While it has sparked hopes of change in Burma, recent moves by the ruling military junta to wrong-foot the opposition using widely criticised elections means there are no signs that democratic reform is on the cards any time soon in the country.
Suu Kyi immediately struck a conciliatory tone on being released from the house on University Avenue in Rangoon, where she has been jailed since 2003, promising to use “whatever authority I have” to talk to the generals, who have run the country since 1962. Top general Than Shwe is said to loathe her, and has been unwilling to talk to her for many years now.
She is the greatest hope Burma has of western-style democracy, but her position has been weakened by her years under house arrest. Economic and military support from neighbours and regional allies, especially China, has allowed the junta to solidify its hold on the country and means it will be a lot more difficult for Suu Kyi to forge change in Burma. Other southeast Asian countries and India have also been working with the junta.
“The release of Aung San Suu Kyi is about public relations, not democratic reform,” said Zoya Phan, international co-ordinator at UK activist group Burma Campaign. “I am thrilled to see our democracy leader free at last, but the release is not part of any political process, instead it is designed to get positive publicity for the dictatorship after the blatant rigging of elections on November 7th. We must not forget the thousands of other political prisoners still suffering in Burma’s jails.”
The pressure on Burma to open up has been unrelenting as the country has been largely isolated since the junta refused to recognise the results of democratic elections 20 years
ago, which Suu Kyi’s National League for Democracy won by a landslide.
Since that poll, European Union countries, including Ireland, have brought economic sanctions against Burma, as have the United States and Australia.

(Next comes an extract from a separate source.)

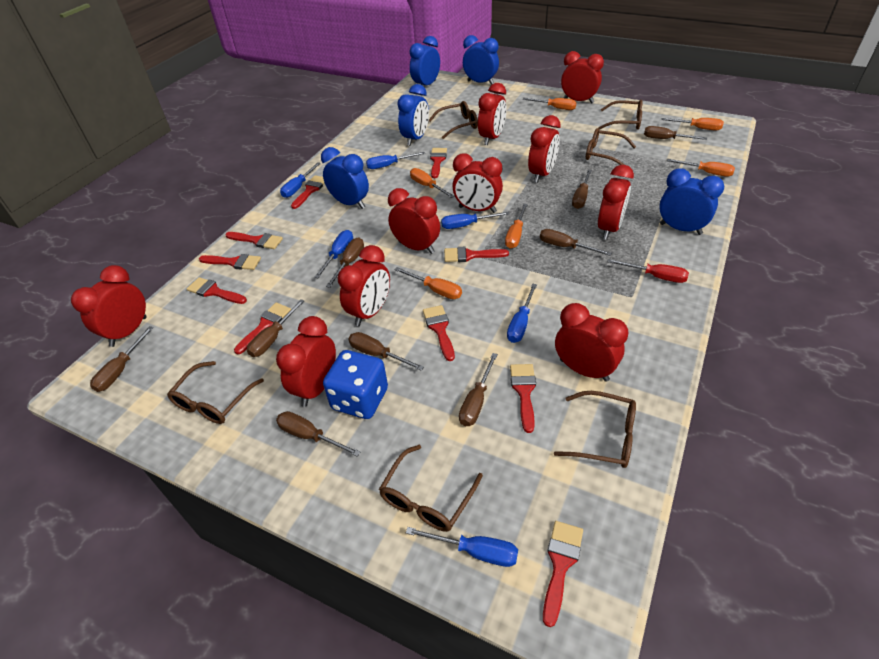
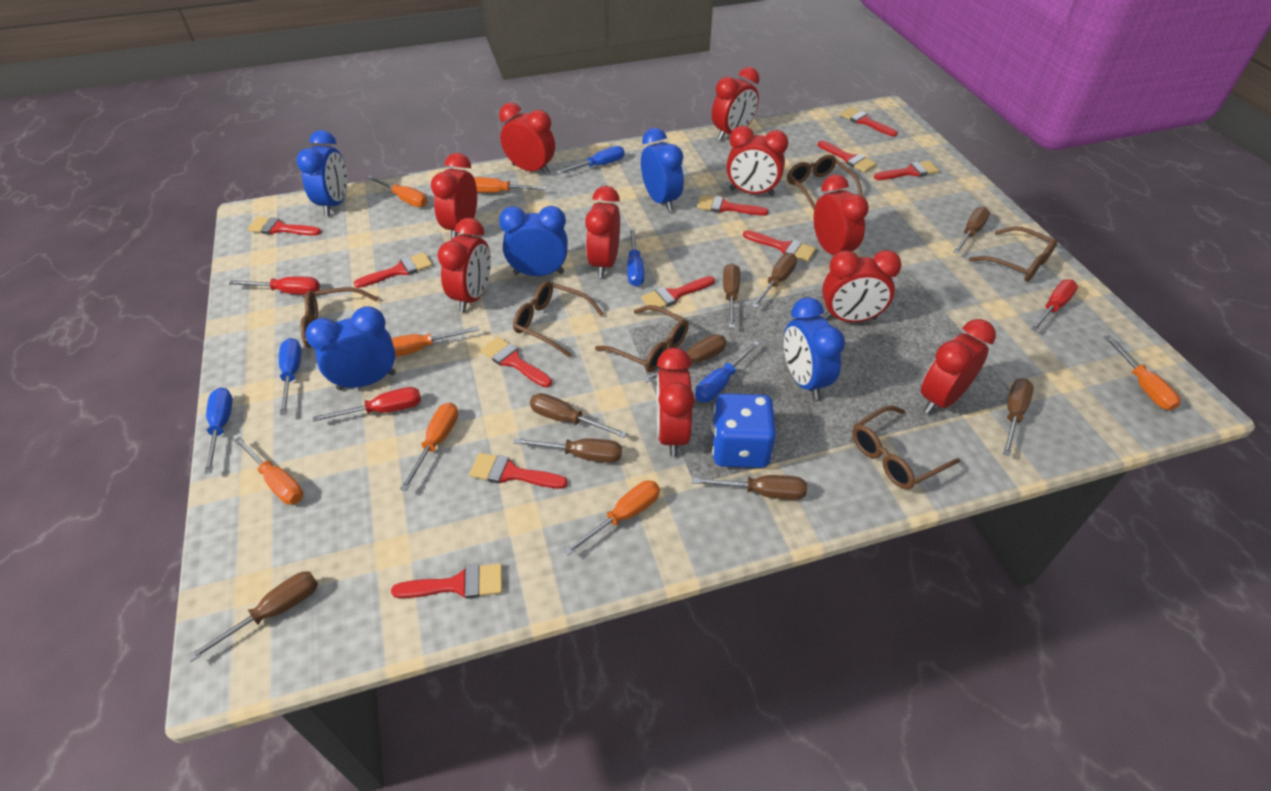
blue screwdriver: 6 -> 5
orange screwdriver: 6 -> 7
red brush: 10 -> 11
red screwdriver: 1 -> 3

However, China, which needs Burma’s oil and gas reserves, and which operates a policy of what it calls non-interference in other sovereign states’ business, has become a significant ally.
The broader issue of sanctions may be up for review now that Suu Kyi has changed her view on them as a conciliatory gesture.
There is no way of knowing what the junta is thinking, so it is unclear why the generals decided to stage an election last week, their first since 1990, but they did and, as expected, the military-backed Union Solidarity and Development Party swept the boards, taking more than four-fifths of the vote.
Even though the elections were condemned by western pro-democracy activists as a sham, they leave the army in control of the new parliament. The poll has also most likely split the opposition vote, with some favouring a less confrontational approach with the generals. Bringing the anti-junta voices back together may prove a difficult task.
There remain many impediments to normalisation in Burma. There are more than 2,200 political prisoners still held under vague laws. Amnesty International says they are being kept in grim conditions, with many in poor health and not receiving proper medical treatment.
“The release of Aung San Suu Kyi must not mean that we forget the other prisoners in [Burma]. Her release must be the first of many,” said Colm O’Gorman, executive director of Amnesty International Ireland.
“Her release marks the end of an unfair sentence that was illegally extended. The authorities should never have arrested her or the many other prisoners of conscience in [Burma] in the first place,” said O’Gorman.
Without a political party, Suu Kyi’s threat has been largely neutralised.
And if she does manage the difficult task of unifying the opposition and putting pressure on the generals, the junta always has the option of putting her back under house arrest. It has done so many times before.